Activity
From the first line to the last, print the records exactly, leaving out the pictures.

Extracted page text data
►
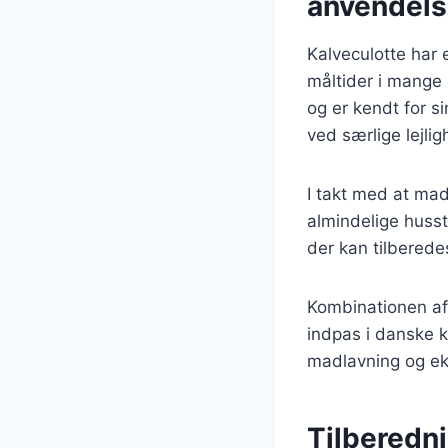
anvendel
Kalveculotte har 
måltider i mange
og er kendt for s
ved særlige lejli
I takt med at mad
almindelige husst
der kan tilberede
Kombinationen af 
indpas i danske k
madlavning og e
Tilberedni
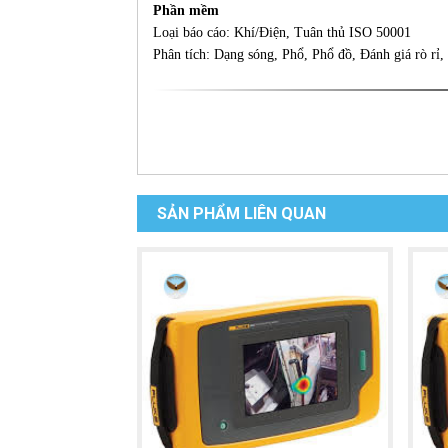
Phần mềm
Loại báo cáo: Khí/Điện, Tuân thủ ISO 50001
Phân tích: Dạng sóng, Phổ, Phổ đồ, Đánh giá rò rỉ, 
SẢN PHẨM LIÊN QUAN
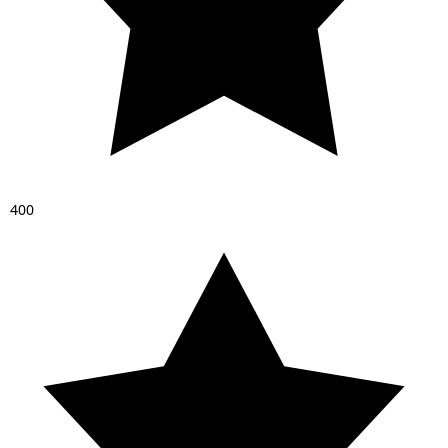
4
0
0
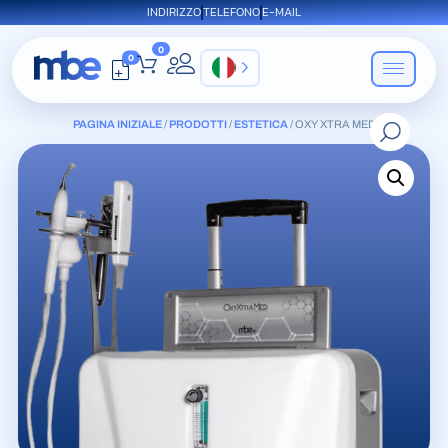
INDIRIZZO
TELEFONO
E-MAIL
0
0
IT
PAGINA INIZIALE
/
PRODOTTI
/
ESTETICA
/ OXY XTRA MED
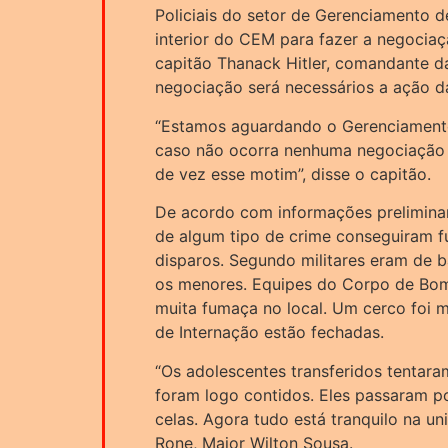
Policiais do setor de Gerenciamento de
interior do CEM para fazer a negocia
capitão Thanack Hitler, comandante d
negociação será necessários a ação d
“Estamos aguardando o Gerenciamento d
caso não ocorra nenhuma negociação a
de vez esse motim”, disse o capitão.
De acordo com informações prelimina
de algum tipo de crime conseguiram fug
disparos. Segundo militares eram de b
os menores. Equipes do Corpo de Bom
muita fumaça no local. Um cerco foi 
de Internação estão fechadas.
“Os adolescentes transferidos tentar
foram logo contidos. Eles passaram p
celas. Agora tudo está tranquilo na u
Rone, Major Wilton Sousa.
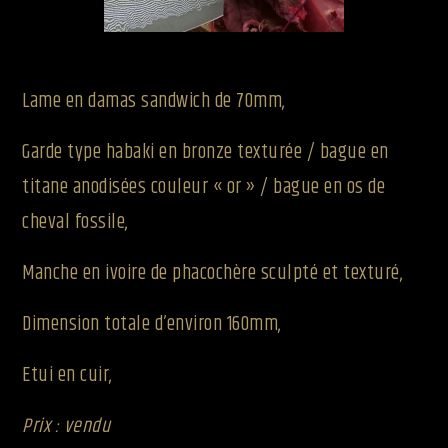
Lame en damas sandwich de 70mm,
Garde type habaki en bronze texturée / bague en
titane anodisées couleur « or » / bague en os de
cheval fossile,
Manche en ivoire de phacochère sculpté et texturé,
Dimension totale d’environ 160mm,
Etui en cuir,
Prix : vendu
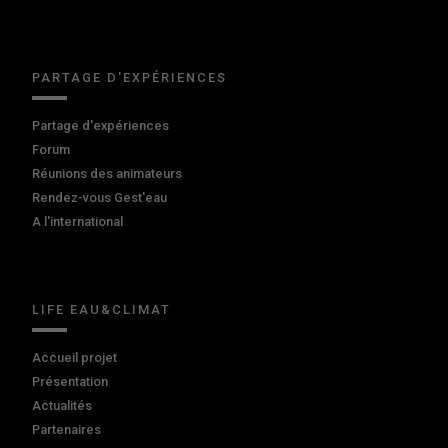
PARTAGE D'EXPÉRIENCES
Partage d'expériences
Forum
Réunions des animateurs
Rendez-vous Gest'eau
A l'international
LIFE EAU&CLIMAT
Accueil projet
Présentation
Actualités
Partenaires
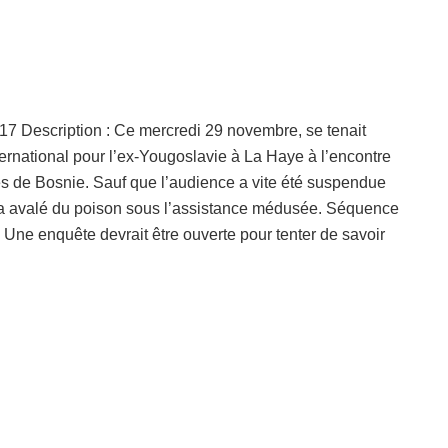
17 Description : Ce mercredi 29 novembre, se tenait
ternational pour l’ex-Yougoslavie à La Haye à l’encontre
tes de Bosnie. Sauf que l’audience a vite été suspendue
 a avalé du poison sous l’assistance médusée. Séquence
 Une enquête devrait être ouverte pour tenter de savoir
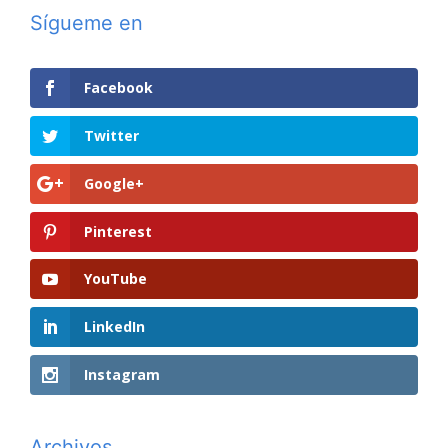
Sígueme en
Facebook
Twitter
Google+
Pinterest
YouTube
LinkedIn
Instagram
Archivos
◄
Your response
anvendel
Kalveculotte har 
måltider i mange
og er kendt for s
ved særlige lejli
I takt med at mad
almindelige husst
der kan tilberede
Kombinationen af 
indpas i danske k
madlavning og e
Tilberedni
Phần mềm
Loại báo cáo: Khí/Điện, Tuân thủ ISO 50001
Phân tích: Dạng sóng, Phổ, Phổ đồ, Đánh giá rò rỉ, 
SẢN PHẨM LIÊN QUAN
4
0
0
INDIRIZZO
TELEFONO
E-MAIL
0
0
IT
PAGINA INIZIALE
/
PRODOTTI
/
ESTETICA
/ OXY XTRA MED
Policiais do setor de Gerenciamento de
interior do CEM para fazer a negocia
capitão Thanack Hitler, comandante d
negociação será necessários a ação d
“Estamos aguardando o Gerenciamento d
caso não ocorra nenhuma negociação a
de vez esse motim”, disse o capitão.
De acordo com informações prelimina
de algum tipo de crime conseguiram fug
disparos. Segundo militares eram de b
os menores. Equipes do Corpo de Bom
muita fumaça no local. Um cerco foi 
de Internação estão fechadas.
“Os adolescentes transferidos tentar
foram logo contidos. Eles passaram p
celas. Agora tudo está tranquilo na u
Rone, Major Wilton Sousa.
Lame en damas sandwich de 70mm,
Garde type habaki en bronze texturée / bague en
titane anodisées couleur « or » / bague en os de
cheval fossile,
Manche en ivoire de phacochère sculpté et texturé,
Dimension totale d’environ 160mm,
Etui en cuir,
Prix : vendu
PARTAGE D'EXPÉRIENCES
Partage d'expériences
Forum
Réunions des animateurs
Rendez-vous Gest'eau
A l'international
LIFE EAU&CLIMAT
Accueil projet
Présentation
Actualités
Partenaires
17 Description : Ce mercredi 29 novembre, se tenait
ternational pour l’ex-Yougoslavie à La Haye à l’encontre
tes de Bosnie. Sauf que l’audience a vite été suspendue
 a avalé du poison sous l’assistance médusée. Séquence
 Une enquête devrait être ouverte pour tenter de savoir
Sígueme en
Facebook
Twitter
Google+
Pinterest
YouTube
LinkedIn
Instagram
Archivos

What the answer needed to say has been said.